Given entries >>

Segment Open

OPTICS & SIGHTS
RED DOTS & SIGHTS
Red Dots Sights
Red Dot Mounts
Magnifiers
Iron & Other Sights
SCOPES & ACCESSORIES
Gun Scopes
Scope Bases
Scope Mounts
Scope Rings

Segment Closed

Rewrite the listing with "Adapters" substituted for every occurrence of "Mounts", leaving everything else the same.

OPTICS & SIGHTS
RED DOTS & SIGHTS
Red Dots Sights
Red Dot Adapters
Magnifiers
Iron & Other Sights
SCOPES & ACCESSORIES
Gun Scopes
Scope Bases
Scope Adapters
Scope Rings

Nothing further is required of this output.